Third, to give me time to focus on my passions and goals. Despite being a SAHM, I still have so many things I want to accomplish, and it’s important to both Aaron and me that I maintain my sense of “self.” For instance, I’m writing this blog post while Anders is as at school. Once I have our daughter during this time, obviously it’ll be a bit harder to carve out time for my passions, but 15 hours with one child instead of both is certainly still a gift. 

YES, we are so privileged and grateful that we are able to afford part-time care without a second income. For the record, we do have to make sacrifices in order for this to be possible, so we’re not just rolling in the dough or anything…there’s a reason I can’t remember the last time we went out to eat. (Other than that taking a toddler to a restaurant is borderline self-abuse.) But I recognize that there are tons of women who are insanely stressed and can’t put their health first, or can’t pursue their own goals.

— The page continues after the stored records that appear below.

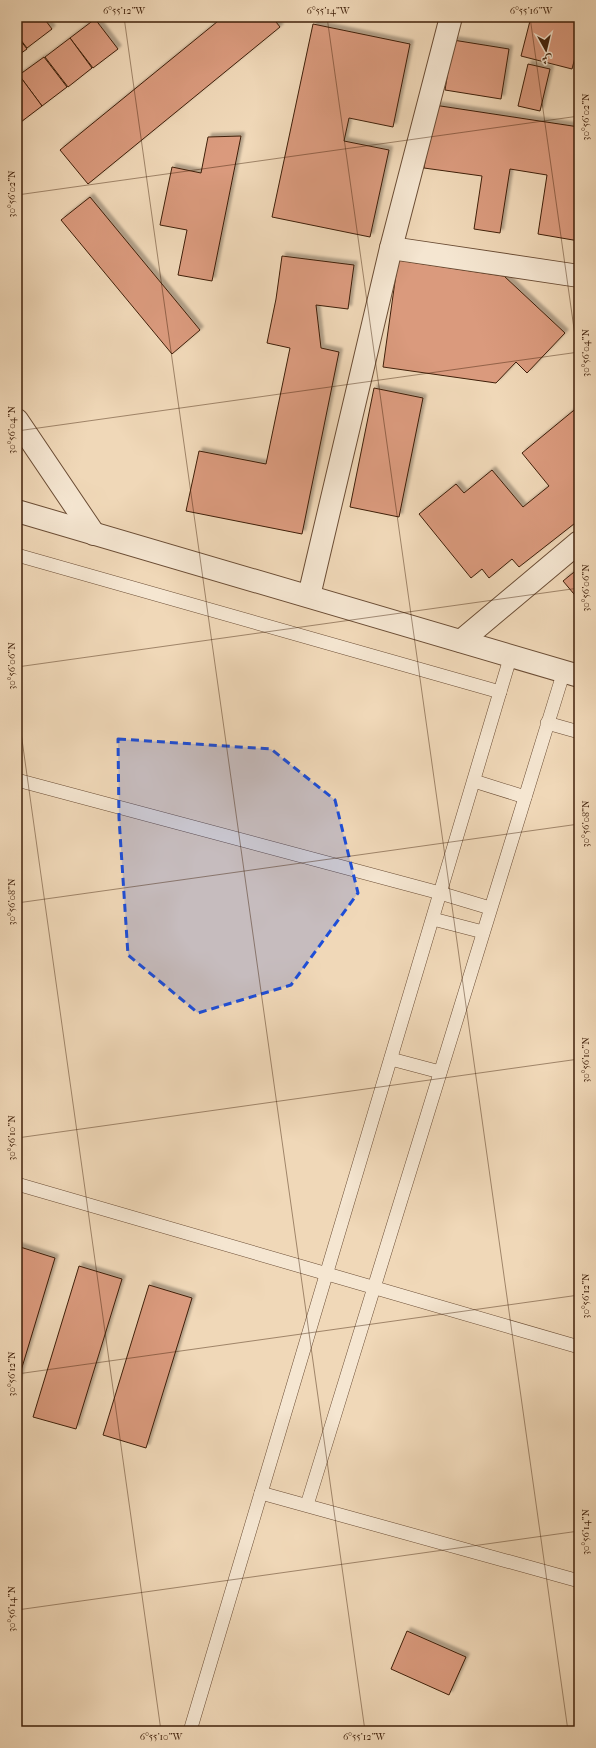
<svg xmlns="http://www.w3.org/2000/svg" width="596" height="1748" viewBox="0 0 596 1748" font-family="'IM FELL French Canon',Amiri,serif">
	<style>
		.building { fill: #da9a7d; stroke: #3f1f09; filter: url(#shadow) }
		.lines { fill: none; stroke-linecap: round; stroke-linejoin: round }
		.lane-casing { stroke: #6b4d35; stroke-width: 14 }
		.street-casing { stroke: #6b4d35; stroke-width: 24 }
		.lane { stroke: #f5e6d1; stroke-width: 13 }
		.street { stroke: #f5e6d1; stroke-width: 22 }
		.marked { fill: #1d4ed8; fill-opacity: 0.2; stroke: #1d4ed8; stroke-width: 3; stroke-dasharray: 8 5; stroke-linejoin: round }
		.ticks { fill: none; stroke: #3f1f09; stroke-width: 1; stroke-opacity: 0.45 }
		.neatline { fill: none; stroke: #3f1f09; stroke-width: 1.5 }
		.ticks-label { font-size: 10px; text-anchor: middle; fill: #3f1f09 }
	</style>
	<defs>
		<filter id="shadow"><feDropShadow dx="3.5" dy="-3.5" stdDeviation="1" flood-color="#0004"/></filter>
	</defs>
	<rect width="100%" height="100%" fill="#f0d8b8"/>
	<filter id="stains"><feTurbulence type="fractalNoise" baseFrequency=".005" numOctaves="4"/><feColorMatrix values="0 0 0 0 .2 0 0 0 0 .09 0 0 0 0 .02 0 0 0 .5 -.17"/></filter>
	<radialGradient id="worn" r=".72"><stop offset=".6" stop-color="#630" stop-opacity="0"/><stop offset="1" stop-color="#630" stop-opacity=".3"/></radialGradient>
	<g class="building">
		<path d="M17,17H43L52,29L27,48L17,35Z"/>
		<path d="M223,17H272L280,27L88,184L60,150Z"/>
		<path d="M531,17H579V42L572,69L521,56Z"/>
		<path d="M95,19L118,49L93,68L70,38Z"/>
		<path d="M313,24L410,44L393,127L349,118L344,141L389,150L370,237L272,217Z"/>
		<path d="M17,36L27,49L17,56Z"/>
		<path d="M70,38L92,68L68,87L45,57Z"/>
		<path d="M453,40L509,49L501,99L445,90Z"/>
		<path d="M44,57L67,87L42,106L19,75Z"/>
		<path d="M528,64L550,69L540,111L518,106Z"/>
		<path d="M19,75L42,106L17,125V77Z"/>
		<path d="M434,105L579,127V241L538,234L547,175L510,169L500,233L474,229L482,176L424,168Z"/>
		<path d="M241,136L212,281L178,275L187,230L160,225L172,167L201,173L208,137Z"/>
		<path d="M90,197L200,330L172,354L61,220Z"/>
		<path d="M282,256L354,265L348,309L316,305L321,348L339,352L302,534L186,511L199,451L266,464L290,348L267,343L276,299Z"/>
		<path d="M398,260L504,276L565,333L527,373L516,362L496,383L383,367Z"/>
		<path d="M374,388L423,398L399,517L350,507Z"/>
		<path d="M579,406V520L519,567L512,559L489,578L482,569L471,578L419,514L456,484L464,493L492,470L523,507L549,486L522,453Z"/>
		<path d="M579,568V600L563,581Z"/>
		<path d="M17,1246L55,1258L17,1384Z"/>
		<path d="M79,1266L122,1279L76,1429L33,1417Z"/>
		<path d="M149,1285L192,1298L146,1448L103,1435Z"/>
		<path d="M407,1631L466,1657L449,1695L391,1669Z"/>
	</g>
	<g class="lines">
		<g class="lane-casing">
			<g id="lane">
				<path d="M17,555L500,692"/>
				<path d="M547,723L579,732"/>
				<path d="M17,780L440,893L490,908"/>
				<path d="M474,781L525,797"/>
				<path d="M433,919L483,932"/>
				<path d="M391,1059L440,1072"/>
				<path d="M17,1184L579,1347"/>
				<path d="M261,1493L579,1581"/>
				<path d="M307,1505L564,671"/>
				<path d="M190,1731L511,655"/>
			</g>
		</g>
		<g class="street-casing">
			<g id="street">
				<path d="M391,248L451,17"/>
				<path d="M17,420L94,534"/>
				<path d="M17,511L579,676"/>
				<path d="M309,596L391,248L579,276"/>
				<path d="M461,641L579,542"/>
			</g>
		</g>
		<use href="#lane" class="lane"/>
		<use href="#street" class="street"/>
	</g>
	<path class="marked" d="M118,739L271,749L335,800L358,893L291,985L198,1013L128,955L119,818Z"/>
	<path class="ticks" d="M124,17L365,1731M327,17L568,1731M530,17L579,364M17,195L579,116M17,431L579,352M17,667L579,588M17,704L161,1731M17,903L579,824M17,1138L579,1059M17,1374L579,1295M17,1610L579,1531"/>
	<rect width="596" height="1748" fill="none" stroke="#f0d8b8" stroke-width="44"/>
	<g transform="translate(546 50) rotate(172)" stroke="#f5e6d1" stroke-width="3" paint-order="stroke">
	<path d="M0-3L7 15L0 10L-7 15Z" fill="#3f1f09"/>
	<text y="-6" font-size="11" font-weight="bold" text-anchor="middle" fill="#3f1f09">ش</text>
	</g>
	<rect x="22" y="22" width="552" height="1704" class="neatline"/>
	<g class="ticks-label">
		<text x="124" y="14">6°55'12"W</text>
		<text x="328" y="14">6°55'14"W</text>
		<text x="531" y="14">6°55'16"W</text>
		<text transform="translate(585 117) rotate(-90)" y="4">30°56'02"N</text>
		<text transform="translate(11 194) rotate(-90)" y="4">30°56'02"N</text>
		<text transform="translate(585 353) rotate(-90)" y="4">30°56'04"N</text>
		<text transform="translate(11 430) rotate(-90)" y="4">30°56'04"N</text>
		<text transform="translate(585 588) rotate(-90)" y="4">30°56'06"N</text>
		<text transform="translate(11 666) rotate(-90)" y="4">30°56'06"N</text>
		<text transform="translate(585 824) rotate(-90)" y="4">30°56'08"N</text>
		<text transform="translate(11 902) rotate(-90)" y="4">30°56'08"N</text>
		<text transform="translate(585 1060) rotate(-90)" y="4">30°56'10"N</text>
		<text transform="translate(11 1138) rotate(-90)" y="4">30°56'10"N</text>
		<text transform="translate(585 1296) rotate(-90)" y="4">30°56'12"N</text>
		<text transform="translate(11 1374) rotate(-90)" y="4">30°56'12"N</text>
		<text transform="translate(585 1532) rotate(-90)" y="4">30°56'14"N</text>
		<text transform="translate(11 1609) rotate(-90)" y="4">30°56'14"N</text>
		<text x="161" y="1740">6°55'10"W</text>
		<text x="364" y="1740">6°55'12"W</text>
	</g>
	<rect width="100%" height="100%" filter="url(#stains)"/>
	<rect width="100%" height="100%" fill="url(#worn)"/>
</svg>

And this acknowledgement is why I feel so freaking guilty and embarrassed when, despite my beautiful life, I still have weak moments. I ask myself those accusatory questions mentioned above when I snap at my husband, lose patience with my son, or completely tune out everyone and stare at my phone. Or when I complain about pregnancy discomfort and cry about being tired. I hate myself for doing those things, because I have no right.

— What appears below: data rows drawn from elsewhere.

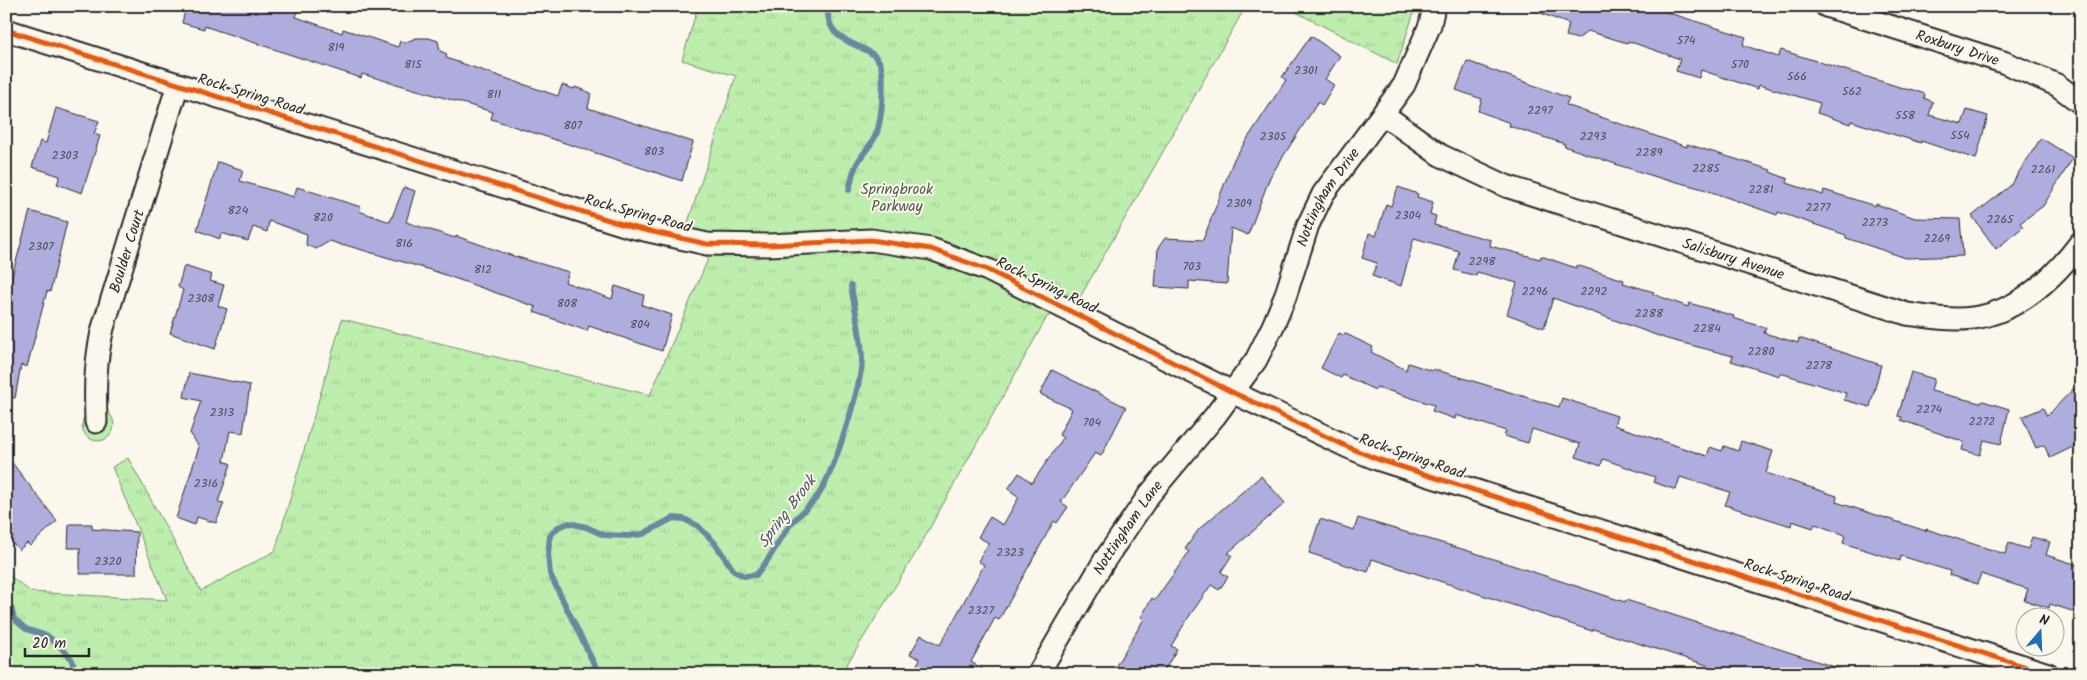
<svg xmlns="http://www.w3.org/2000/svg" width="2087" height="680" viewBox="0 0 2087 680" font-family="Kalam,sans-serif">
<defs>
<pattern id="park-tufts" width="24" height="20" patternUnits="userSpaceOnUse" patternTransform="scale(1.25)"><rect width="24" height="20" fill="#bdeead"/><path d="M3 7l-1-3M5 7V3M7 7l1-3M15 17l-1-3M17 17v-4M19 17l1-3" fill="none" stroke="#a3cc95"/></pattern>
</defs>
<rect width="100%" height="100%" fill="#fbf7ec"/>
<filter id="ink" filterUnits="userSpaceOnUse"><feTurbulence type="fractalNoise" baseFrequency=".02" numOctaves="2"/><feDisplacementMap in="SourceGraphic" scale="10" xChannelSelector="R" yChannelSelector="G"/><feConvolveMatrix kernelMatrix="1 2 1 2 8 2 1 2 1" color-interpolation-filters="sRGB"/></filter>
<g filter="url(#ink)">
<path fill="#bdeead" stroke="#748c6c" d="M82 425a16 16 0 1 1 32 0a16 16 0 1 1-32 0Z"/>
<path fill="url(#park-tufts)" stroke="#748c6c" d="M698,6H1246L1079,299L1047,317L917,551L841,674L6,673V573L31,592L167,600L112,467L128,458L201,591L275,551L342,319L650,395L708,259L687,225L736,76L682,60Z
M1284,6H1416L1397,64Z"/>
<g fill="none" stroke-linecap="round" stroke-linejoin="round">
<path stroke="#6b87a1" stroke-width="6" d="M828,6C824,53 879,38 882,71C884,86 882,117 877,132C873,145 860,155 855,168C852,175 851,183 849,190
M6,605L11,607L14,619L26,629L47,636L59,645L72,660L75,674
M599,674L550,574L548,554L550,536L558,527L569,523L586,527L604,535L628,536L643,534L673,518L684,519L698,526L714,542L734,571L744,576L756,575C770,560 778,541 790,525C799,514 811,506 819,494C834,471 862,385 862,358C861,334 855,310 851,286"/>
</g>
<path fill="#afadde" stroke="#2b2b2b" d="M186,6H300L296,17L342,33L343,29L398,47L400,41L405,43L416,38H429L438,41L440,51L447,54L446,58L558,96L562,85L574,89L575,87L591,93L588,108L693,142L682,181L491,119L493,112L362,74L361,78L204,26V29L182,23Z
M1527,6H1647L1746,37L1743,45L1778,57L1781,50L1909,90L1910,89L1925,94L1924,98L1933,102L1929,115L1962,124L1967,110L1988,116L1976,159L1921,141V143L1851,121L1850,124L1817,113L1820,103L1759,85L1758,89L1701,70L1699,78L1676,71L1680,59L1628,41L1627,43L1588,31L1578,39L1566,36L1569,24L1527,8Z
M1311,36L1340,56L1325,79L1334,85L1322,105L1318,102L1270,177L1248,235L1231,228L1227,284L1189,281V289L1155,287L1158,248L1165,238L1203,240L1234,159L1286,80L1282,77Z
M1467,61L1569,98L1566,105L1687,147V144L1771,170L1770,172L1788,179L1787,183L1823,195L1824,190L1875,206L1876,204L1915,218L1960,219L1963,256L1906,258L1846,238V235L1778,212L1777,215L1703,189L1666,179V180L1618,165L1564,146L1565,144L1509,126L1510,123L1478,111L1482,99L1456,90Z
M56,108L99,121L94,134L100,136L82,193L57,184L60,176L32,167L40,141L46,143Z
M2041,138L2073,158L2043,206L2020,223L2023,227L1996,249L1972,216L2010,186Z
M218,162L243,170L240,181L294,197L297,187L361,207L359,211L390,222L404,187L415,191L406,222L455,238L456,236L510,255L569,272L565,282L612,299L615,286L644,295L642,305L672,315L662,351L589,326L587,331L534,312L536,307L434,271L345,245L344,246L330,241L316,249L306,245L307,234L269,221L267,232L253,227L248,241L221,233L220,239L197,230Z
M1398,187L1418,194L1417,197L1433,202L1430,214L1436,216L1434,225L1491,240L1490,246L1540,259L1541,256L1576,268V265L1624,280L1623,283L1654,292L1653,294L1688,307L1689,303L1734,316L1733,318L1766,328L1764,333L1798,343L1799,338L1881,365L1870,407L1844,400L1846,393L1780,373L1779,376L1731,361L1733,356L1667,339L1553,298L1544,328L1507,314L1517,283L1477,272L1476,276L1454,270L1459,251L1414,238L1401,286L1372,276L1377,263L1362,258L1369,233L1376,236L1386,204L1391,206Z
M30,211L67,222L50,292L47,291L27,367L21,365L15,398L6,397V298Z
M184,266L212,275L210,281L224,285L218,306L227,309L215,349L170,333L183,290L178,287Z
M1339,333L1343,335L1346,334L1373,347L1371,352L1406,370L1408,363L1432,371L1433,369L1559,407L1562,398L1617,416L1614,425L1707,456L1710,447L1722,451L1724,446L1738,451L1741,441L1773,451L1766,473L1837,496L1836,502L1926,531V529L2005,554L2009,543L2028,549L2032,537L2050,542L2046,555L2081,566V614L2050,604L2049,608L2024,600L2028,589L1981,574L1977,584L1949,575L1950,571L1901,556L1900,561L1843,543L1845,535L1815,524L1813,528L1792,521L1791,526L1725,505L1730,492L1680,477L1676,490L1653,482L1655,477L1603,459L1601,466L1576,457L1580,444L1532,429L1528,443L1504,436L1506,431L1456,415L1455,419L1432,411L1434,405L1377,387L1375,390L1343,375L1341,378L1321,368Z
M1052,370L1126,407L1101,456L1095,453L1061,502L1068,507L1057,523L1054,521L999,620L995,618L971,662L991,674H912L920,659L910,654L921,635L940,645L984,565L978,561L989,543L978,537L990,517L1003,525L1019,497L1008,489L1019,473L1032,483L1063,438L1059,435L1072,409L1040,394Z
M1911,372L1934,379L1931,391L1980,403L1983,401L2009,409L2001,444L1984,440L1980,455L1962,450L1964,442L1901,420L1902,417L1898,416Z
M189,373L250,385L243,433L230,431L224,461L231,464L218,502L224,503L216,523L197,517L195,525L176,518L199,447L190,433L201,401L184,397Z
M2081,381V443L2050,458L2044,445L2036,448L2022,417L2043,408L2047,416Z
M6,455L57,521L30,546L27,543L19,550L6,536Z
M1261,476L1285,503L1228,553L1232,555L1221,572L1228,577L1219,590L1211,585L1188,618L1171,646L1177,649L1162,674H1111L1144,619L1141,617L1152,598L1155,600L1189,552L1185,549L1199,529Z
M1358,518L1472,552L1625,602L1626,600L1764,644L1844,670V674H1735L1593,629L1592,631L1372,559L1368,572L1309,553L1320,519L1354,530Z
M69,524H92V529L137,532L136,574H80V548H68Z"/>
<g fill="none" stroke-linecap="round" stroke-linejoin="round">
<g stroke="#2b2b2b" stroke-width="25">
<g id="minor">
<path id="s1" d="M1826,6L2003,62L2057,85L2081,103"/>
<path d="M6,30L631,227L707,244L769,245L871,240L931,249L988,270L1234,393L1348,447L1377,459L2048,674"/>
<path id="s2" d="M1383,114L1440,155L1506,186L1907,314C1929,317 1951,321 1973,318C2019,312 2054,278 2081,242"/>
<path id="s3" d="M96,422C95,388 95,361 103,328L178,84"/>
<path id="s4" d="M1038,674L1104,561L1149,495L1215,416L1256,360L1273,326L1285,297L1308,225L1323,194L1404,85L1430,25L1434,6"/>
</g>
</g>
<use href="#minor" stroke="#fbf7ec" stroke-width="21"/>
<g stroke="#fbf7ec" stroke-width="8">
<path id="cycleway" d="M6,30L631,227L707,244L769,245L871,240L931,249L988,270L1234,393L1348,447L1377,459L2048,674"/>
</g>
<use href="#cycleway" stroke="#e8590c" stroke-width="5"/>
</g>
</g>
<g text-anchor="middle" stroke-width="4" stroke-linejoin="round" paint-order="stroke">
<g font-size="12" fill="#4c4c58">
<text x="1686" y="44">574</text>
<text x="336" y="51">819</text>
<text x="413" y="68">815</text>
<text x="1740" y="68">570</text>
<text x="1306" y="74">2301</text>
<text x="1797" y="80">566</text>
<text x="1852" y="95">562</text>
<text x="494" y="98">811</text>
<text x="1540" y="114">2297</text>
<text x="1905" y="119">558</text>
<text x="573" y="129">807</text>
<text x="1960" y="139">554</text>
<text x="1273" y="140">2305</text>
<text x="1593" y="140">2293</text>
<text x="654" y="155">803</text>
<text x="1649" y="156">2289</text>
<text x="65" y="159">2303</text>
<text x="1706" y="172">2285</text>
<text x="2043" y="173">2261</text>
<text x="1761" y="193">2281</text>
<text x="1239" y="207">2309</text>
<text x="1818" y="211">2277</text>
<text x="238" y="214">824</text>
<text x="1408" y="219">2304</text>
<text x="323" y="221">820</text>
<text x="2000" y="223">2265</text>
<text x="1875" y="226">2273</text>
<text x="1937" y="242">2269</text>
<text x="404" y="247">816</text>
<text x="41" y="250">2307</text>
<text x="1482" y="265">2298</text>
<text x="1192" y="270">703</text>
<text x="483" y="273">812</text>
<text x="1535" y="295">2296</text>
<text x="1594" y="295">2292</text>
<text x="201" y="302">2308</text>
<text x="567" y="307">808</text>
<text x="1649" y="317">2288</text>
<text x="640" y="328">804</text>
<text x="1707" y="332">2284</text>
<text x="1761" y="355">2280</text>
<text x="1819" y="369">2278</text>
<text x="1929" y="413">2274</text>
<text x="222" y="416">2313</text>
<text x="1982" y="425">2272</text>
<text x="1092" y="426">704</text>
<text x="206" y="487">2316</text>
<text x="1010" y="556">2323</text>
<text x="108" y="565">2320</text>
<text x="981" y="614">2327</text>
</g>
<g font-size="15" fill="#2b2b2b" stroke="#fbf7ec">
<text dy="5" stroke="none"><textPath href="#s1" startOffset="138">Roxbury Drive</textPath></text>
<text transform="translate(251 94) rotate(17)" y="5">Rock Spring Road</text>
<text dy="5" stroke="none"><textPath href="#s4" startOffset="562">Nottingham Drive</textPath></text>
<text transform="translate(638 213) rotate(15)" y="5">Rock Spring Road</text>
<text dy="5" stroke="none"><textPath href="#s3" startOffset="175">Boulder Court</textPath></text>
<text dy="5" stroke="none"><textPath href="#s2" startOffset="382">Salisbury Avenue</textPath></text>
<text transform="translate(1047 285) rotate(26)" y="5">Rock Spring Road</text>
<text transform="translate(1412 456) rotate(19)" y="5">Rock Spring Road</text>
<text dy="5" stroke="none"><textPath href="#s4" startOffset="172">Nottingham Lane</textPath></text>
<text transform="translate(1797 580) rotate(18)" y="5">Rock Spring Road</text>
</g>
<g font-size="15" fill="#505c4c" stroke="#fbf7ec">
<text x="897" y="194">Springbrook<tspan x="897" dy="17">Parkway</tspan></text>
</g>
<g font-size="16" font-style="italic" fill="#4b5966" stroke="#fbf7ec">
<text transform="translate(786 511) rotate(-53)" y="6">Spring Brook</text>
</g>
</g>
<rect width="2087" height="680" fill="none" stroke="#fbf7ec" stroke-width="25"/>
<rect x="12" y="12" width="2062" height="655" fill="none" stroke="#2b2b2b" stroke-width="2" filter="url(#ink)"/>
<g transform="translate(2040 632) rotate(19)"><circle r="24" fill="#fbf7ec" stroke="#a8a59f"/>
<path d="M0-4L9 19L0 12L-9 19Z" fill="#1f6fb2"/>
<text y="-8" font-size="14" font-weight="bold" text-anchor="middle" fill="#2b2b2b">N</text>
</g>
<path d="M25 648v8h64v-8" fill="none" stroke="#2b2b2b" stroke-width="2.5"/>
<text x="32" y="648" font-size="15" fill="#2b2b2b" stroke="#fbf7ec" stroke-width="4" paint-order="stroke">20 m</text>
</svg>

Something I’m trying to embrace is that whether I’m a working mom with a deployed husband, or a SAHM with extra help—I am human. We are human. We all struggle. Billionaires struggle and the impoverished struggle. Marrieds struggle and singles struggle. Parents struggle and non-parents struggle. It’s just that all of those struggles look different…and sometimes they look the same. We all have the “right” to feel how life makes us feel. What we are responsible for is continuing to strive for less destructive reactions to those feelings. 

Yes, I should be grateful. Yes, we should all look for reasons to be grateful. But that doesn’t mean you’re a nightmare of a person if you struggle. Have grace and patience with yourself, and continue working on managing the manifestations of your struggles. That is literally ALL you can do. I’m working on those things with a lot of prayer and practice, and hope that by sharing this, you can too.